- _EXERCISE MATERIALS_:
# # # # #

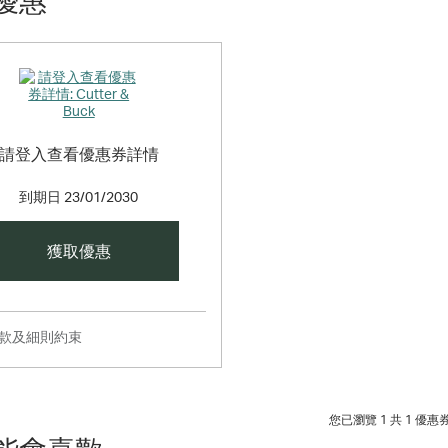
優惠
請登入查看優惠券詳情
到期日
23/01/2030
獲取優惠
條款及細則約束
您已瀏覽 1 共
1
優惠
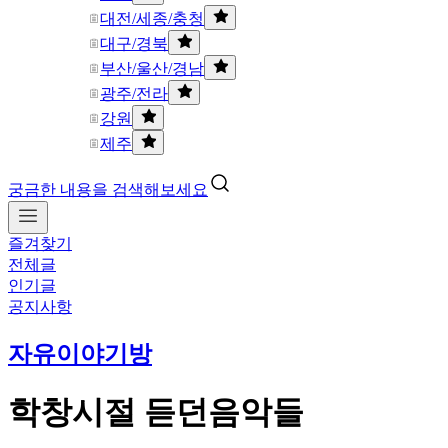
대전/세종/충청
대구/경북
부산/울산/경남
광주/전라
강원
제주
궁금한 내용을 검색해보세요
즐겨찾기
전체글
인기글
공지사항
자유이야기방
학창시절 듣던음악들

# # # # #

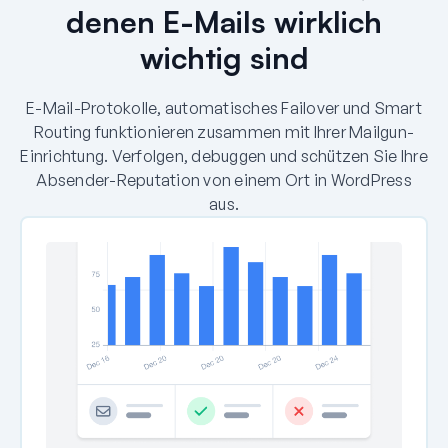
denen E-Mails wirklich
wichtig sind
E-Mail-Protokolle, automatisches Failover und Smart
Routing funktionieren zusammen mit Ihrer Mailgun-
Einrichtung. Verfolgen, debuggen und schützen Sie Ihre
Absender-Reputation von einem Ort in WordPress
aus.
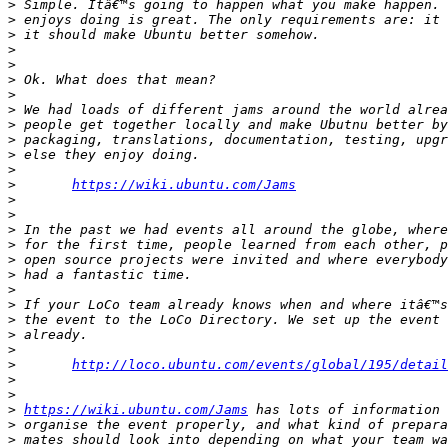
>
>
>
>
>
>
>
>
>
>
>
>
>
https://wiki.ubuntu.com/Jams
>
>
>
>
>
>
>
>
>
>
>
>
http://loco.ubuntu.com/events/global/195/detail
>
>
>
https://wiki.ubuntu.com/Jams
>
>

# # # # #

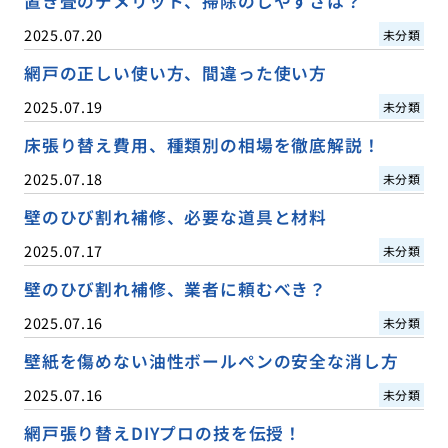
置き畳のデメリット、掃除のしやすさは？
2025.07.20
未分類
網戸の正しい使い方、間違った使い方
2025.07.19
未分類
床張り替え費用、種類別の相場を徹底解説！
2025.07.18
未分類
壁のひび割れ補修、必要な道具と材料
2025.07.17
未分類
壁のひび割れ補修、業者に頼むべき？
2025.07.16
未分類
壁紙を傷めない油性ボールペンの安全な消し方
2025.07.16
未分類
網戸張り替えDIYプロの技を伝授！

# # # # #

Locate each line in the records that contains the string "壁のひび割れ補修", matching case exactly, and copy those lines.

- _ANSWER FOR THIS EXERCISE_:
壁のひび割れ補修、必要な道具と材料
壁のひび割れ補修、業者に頼むべき？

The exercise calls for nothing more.